Русская революция 1917 года привела к массе изменений на Западе. Начиная от введения всеобщего избирательного права в «отсталых» (для того времени) странах - например в Швеции, заканчивая введением «социальной рыночной экономики», Welfare state в Западной Европе и, до известной степени, даже в Соединенных Штатах. Можно сказать, что возможная задача России состоит в том, чтобы опять своими «великими потрясениями» подтолкнуть мировое развитие. Более того, это наш единственный шанс.

Перефразируя Столыпина, можно сказать: нам не нужен кровожадный бред о «великой России», нам нужны великие потрясения.

ГИМН И ПОУП

Сентиментальное путешествие в поисках империи

Поезд переезжал финскую границу. У соседа по купе неожиданно заиграл мобильник. Телефон исполнял «Интернационал». Меня это вполне устраивало, но все же странно: мой попутчик был менеджером крупной компании. «Раньше он у меня гимн Советского Союза играл, - объяснил сосед. - А теперь, как гимн вернули, официально приняли, я, ясное дело, его тут же стер».

Мы зря жалуемся. Власть думает о нас. Кремль думает. Старая площадь думает. Белый дом ночами не спит. Они понимают, что нам - большинству граждан - плохо, а потому стараются облегчить жизнь всеми возможными способами. Например, разными увлекательными зрелищами.

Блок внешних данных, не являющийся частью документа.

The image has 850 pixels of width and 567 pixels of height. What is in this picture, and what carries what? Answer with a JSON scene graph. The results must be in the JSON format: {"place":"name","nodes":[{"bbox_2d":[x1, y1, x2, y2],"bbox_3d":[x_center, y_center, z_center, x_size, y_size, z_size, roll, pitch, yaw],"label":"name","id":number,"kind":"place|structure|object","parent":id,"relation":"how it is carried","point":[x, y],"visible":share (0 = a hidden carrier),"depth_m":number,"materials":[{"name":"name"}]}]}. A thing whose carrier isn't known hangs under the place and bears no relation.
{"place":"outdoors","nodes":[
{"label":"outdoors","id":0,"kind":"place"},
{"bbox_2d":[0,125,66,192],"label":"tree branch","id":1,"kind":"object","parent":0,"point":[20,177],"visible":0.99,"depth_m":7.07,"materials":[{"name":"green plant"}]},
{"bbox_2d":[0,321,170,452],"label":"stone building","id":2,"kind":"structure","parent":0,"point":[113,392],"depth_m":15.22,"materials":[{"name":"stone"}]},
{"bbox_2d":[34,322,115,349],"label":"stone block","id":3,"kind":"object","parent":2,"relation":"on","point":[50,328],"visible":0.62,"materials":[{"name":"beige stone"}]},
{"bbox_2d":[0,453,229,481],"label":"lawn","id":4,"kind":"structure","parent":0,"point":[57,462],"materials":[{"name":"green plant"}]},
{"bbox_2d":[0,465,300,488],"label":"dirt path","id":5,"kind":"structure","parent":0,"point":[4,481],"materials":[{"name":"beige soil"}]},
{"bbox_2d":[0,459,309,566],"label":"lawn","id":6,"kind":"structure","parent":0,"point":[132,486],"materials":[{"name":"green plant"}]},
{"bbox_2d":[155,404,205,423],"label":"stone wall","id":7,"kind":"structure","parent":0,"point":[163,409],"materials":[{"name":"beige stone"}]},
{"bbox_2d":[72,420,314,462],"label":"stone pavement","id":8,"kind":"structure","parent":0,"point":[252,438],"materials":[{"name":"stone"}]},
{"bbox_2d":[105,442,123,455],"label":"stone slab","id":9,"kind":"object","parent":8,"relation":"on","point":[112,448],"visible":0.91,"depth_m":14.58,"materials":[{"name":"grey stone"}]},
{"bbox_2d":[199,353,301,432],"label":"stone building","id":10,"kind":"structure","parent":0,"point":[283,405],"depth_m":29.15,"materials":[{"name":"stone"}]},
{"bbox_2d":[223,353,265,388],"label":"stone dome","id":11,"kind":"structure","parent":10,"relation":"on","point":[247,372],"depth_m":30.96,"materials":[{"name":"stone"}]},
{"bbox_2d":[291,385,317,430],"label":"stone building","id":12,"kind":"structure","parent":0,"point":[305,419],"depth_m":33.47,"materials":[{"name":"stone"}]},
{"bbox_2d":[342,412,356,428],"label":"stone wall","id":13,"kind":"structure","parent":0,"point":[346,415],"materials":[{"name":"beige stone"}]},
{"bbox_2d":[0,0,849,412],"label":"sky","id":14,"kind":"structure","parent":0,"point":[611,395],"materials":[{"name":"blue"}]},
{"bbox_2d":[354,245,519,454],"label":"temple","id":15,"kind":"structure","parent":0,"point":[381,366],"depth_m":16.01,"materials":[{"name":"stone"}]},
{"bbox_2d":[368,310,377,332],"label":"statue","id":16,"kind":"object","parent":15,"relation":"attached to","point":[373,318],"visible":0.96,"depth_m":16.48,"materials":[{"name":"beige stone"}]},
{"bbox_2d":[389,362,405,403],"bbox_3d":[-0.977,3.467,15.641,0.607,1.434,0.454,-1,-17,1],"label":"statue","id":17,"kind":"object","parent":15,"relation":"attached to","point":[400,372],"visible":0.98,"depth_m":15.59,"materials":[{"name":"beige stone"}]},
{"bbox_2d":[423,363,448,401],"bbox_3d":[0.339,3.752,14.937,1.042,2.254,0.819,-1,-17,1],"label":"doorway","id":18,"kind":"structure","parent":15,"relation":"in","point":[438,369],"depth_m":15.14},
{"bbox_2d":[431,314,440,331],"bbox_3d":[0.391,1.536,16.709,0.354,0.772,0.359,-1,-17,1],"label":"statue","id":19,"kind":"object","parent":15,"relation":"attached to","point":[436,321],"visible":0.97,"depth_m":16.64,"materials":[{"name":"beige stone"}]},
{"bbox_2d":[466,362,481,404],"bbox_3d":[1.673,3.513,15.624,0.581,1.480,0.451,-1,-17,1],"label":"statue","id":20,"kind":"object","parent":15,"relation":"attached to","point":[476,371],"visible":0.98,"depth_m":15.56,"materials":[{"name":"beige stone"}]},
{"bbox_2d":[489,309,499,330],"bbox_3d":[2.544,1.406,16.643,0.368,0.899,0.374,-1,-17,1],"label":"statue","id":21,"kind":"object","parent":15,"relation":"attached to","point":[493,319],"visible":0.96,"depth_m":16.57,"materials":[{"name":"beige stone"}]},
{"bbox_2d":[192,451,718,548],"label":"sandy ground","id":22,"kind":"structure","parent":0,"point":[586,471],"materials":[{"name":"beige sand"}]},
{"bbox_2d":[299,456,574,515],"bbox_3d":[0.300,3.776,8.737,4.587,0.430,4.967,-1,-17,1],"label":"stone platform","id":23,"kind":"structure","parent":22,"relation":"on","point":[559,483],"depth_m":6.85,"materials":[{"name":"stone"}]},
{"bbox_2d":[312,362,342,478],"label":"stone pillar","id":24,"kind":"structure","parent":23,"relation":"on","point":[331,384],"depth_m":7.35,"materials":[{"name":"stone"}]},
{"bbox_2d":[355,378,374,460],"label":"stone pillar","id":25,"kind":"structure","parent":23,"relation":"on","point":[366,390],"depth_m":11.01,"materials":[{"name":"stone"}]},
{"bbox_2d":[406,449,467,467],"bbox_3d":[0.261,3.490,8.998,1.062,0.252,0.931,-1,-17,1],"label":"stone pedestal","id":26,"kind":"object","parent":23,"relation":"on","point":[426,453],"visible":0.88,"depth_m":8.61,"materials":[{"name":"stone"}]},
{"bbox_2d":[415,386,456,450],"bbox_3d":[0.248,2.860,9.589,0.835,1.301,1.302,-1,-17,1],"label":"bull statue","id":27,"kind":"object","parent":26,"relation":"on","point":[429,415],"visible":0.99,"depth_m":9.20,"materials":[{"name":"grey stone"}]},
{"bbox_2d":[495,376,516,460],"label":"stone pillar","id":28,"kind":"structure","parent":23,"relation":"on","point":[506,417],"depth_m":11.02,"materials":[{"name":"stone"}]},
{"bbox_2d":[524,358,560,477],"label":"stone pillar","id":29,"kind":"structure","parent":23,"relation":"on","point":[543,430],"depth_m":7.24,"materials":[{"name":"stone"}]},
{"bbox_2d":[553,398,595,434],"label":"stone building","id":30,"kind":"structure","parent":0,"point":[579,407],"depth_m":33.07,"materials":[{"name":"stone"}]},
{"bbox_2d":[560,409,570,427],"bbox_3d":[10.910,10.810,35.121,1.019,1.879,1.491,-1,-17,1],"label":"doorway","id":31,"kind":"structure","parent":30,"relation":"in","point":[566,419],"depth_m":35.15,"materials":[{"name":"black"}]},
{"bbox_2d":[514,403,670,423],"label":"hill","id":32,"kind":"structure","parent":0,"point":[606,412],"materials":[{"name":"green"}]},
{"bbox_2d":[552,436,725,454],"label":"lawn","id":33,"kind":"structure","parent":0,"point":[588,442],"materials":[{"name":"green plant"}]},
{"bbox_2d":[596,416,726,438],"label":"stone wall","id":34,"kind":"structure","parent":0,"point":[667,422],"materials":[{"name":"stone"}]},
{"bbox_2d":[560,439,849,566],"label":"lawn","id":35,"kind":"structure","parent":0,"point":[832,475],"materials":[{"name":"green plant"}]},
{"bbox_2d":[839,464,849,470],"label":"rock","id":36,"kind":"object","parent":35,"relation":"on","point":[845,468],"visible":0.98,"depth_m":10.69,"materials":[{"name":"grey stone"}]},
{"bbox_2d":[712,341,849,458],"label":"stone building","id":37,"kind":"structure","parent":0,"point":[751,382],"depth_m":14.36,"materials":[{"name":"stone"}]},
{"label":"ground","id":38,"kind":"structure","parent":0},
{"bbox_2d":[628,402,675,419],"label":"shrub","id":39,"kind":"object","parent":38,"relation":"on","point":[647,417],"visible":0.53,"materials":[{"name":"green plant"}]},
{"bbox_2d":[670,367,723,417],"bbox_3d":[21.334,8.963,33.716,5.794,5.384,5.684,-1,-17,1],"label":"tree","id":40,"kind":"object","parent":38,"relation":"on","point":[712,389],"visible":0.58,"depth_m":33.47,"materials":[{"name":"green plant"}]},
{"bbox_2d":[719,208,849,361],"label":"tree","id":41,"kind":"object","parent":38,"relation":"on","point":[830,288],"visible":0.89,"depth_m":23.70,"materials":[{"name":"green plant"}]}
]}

Поздней осенью и зимой зрелищ было два. Одно называлось «гимн Александрова», другое - «дело Поупа». Вечерами нам можно было усесться у телевизора и посмотреть очередную серию мыльной оперы о возрождении государственных традиций или о разоблачении и наказании шпиона. Исполнитель главной роли - американский пенсионер-разведчик Эдмунд Поуп - по окончании спектакля с почетом был отправлен на родину, а его сообщники, исполнявшие почему-то роли свидетелей, тоже благополучно разошлись по домам. Комедия окончена.

Вообще дело Поупа поучительно во многих отношениях. То, чем занимался американец в России, действительно в любой стране мира квалифицируется как шпионаж, точнее - промышленный шпионаж. С этим повсюду борются. Причем в первую очередь должны защищаться сами компании, технологии которых пытаются украсть. Поуп явно не собирался легальным образом закупать технологии, это обошлось бы на несколько порядков дороже, он пытался раздобыть информацию под видом «технических докладов», что называется, через черный ход. Секретная информация или нет, на самом деле не суть важно. В любом случае воровать нехорошо.

Но вот поведение российских спецслужб вызывает недоумение. Когда начался суд, телевидение беспрестанно крутило один и тот же ролик, снятый скрытой камерой, повторяя, что материал суперсекретный, с трудом добытый именно журналистами данной программы, - и так на всех шести каналах по нескольку раз в день.